Emma Liu is a kayaker. A rock climber. A unicyclist.
And legally blind.
“Being disabled doesn’t mean you can’t do something,” Liu said. “It just means you have to find another way to do it.”
Liu, a senior at Walt Whitman High School in Bethesda, received a $10,000 scholarship from the Jewish Guild for the Blind, which she will put toward her education at Ithaca College in New York State.
Liu, 18, has Stargardt Disease, an inherited condition that causes gradual degeneration in the middle of the retina. People with Stargardt’s tend to lose central vision. Liu, who found out about her disability in the eighth grade, cannot drive and has difficulty reading.
“I have to find different ways of learning stuff because a lot of learning is visual, and clearly that’s not the easiest thing for me to do,” Liu said. “I’ve gotten really good at listening and taking a lot of notes.”
She will use the scholarship to pay for technologies that make learning a bit easier. Liu is looking into software that takes a photo of a printed page and reformats it so a computer can read it aloud. Now, Liu said she uses different magnifying devices and large-print text books to read. Her Kindle, a wireless reading device, reads to her, too, which speeds up the learning process.
Starting college will give Liu the opportunity to decide when to tell others about her disability on her own terms, she said.

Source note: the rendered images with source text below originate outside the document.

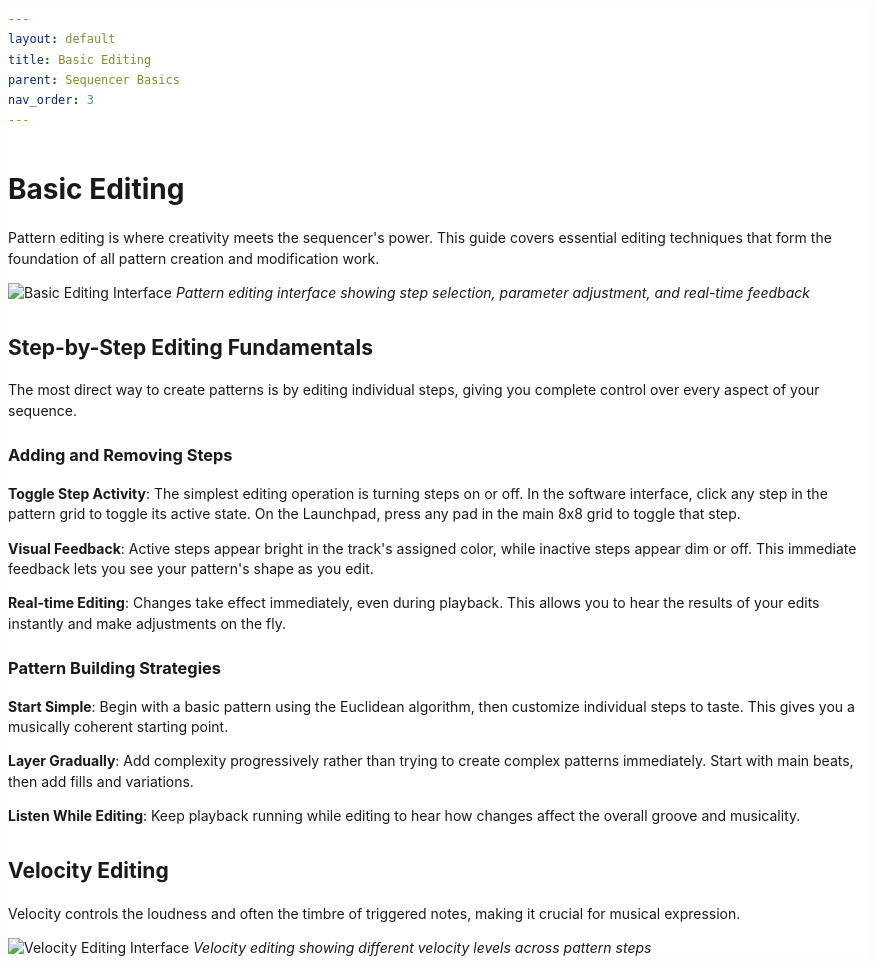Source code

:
 ```yaml
---
layout: default
title: Basic Editing
parent: Sequencer Basics
nav_order: 3
---
```


# Basic Editing

Pattern editing is where creativity meets the sequencer's power. This guide covers essential editing techniques that form the foundation of all pattern creation and modification work.

![Basic Editing Interface](docs/img/basic-editing-interface.jpg)
*Pattern editing interface showing step selection, parameter adjustment, and real-time feedback*

## Step-by-Step Editing Fundamentals

The most direct way to create patterns is by editing individual steps, giving you complete control over every aspect of your sequence.

### Adding and Removing Steps

**Toggle Step Activity**: The simplest editing operation is turning steps on or off. In the software interface, click any step in the pattern grid to toggle its active state. On the Launchpad, press any pad in the main 8x8 grid to toggle that step.

**Visual Feedback**: Active steps appear bright in the track's assigned color, while inactive steps appear dim or off. This immediate feedback lets you see your pattern's shape as you edit.

**Real-time Editing**: Changes take effect immediately, even during playback. This allows you to hear the results of your edits instantly and make adjustments on the fly.

### Pattern Building Strategies

**Start Simple**: Begin with a basic pattern using the Euclidean algorithm, then customize individual steps to taste. This gives you a musically coherent starting point.

**Layer Gradually**: Add complexity progressively rather than trying to create complex patterns immediately. Start with main beats, then add fills and variations.

**Listen While Editing**: Keep playback running while editing to hear how changes affect the overall groove and musicality.

## Velocity Editing

Velocity controls the loudness and often the timbre of triggered notes, making it crucial for musical expression.

![Velocity Editing Interface](docs/img/velocity-editing-interface.jpg)
*Velocity editing showing different velocity levels across pattern steps*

“I don’t really look like I’m visually impaired,” she said. “So sometimes it’s hard for people to understand why I can’t read the menu or whatever it is. I think it’s important for people to know that just because you’re disabled doesn’t mean you’re any less capable of anything.”
Liu said she plans to study physical therapy. She even said she’s looking into various types of technology that will make a required cadaver dissection possible.
“I got into college,” Liu said. “I’m going off to live my own life. And I think it’s great that there are organizations like the Jewish Guild that are out there and recognize the struggles that I’ve been through and recognize the hard work that I put in just to go to school.”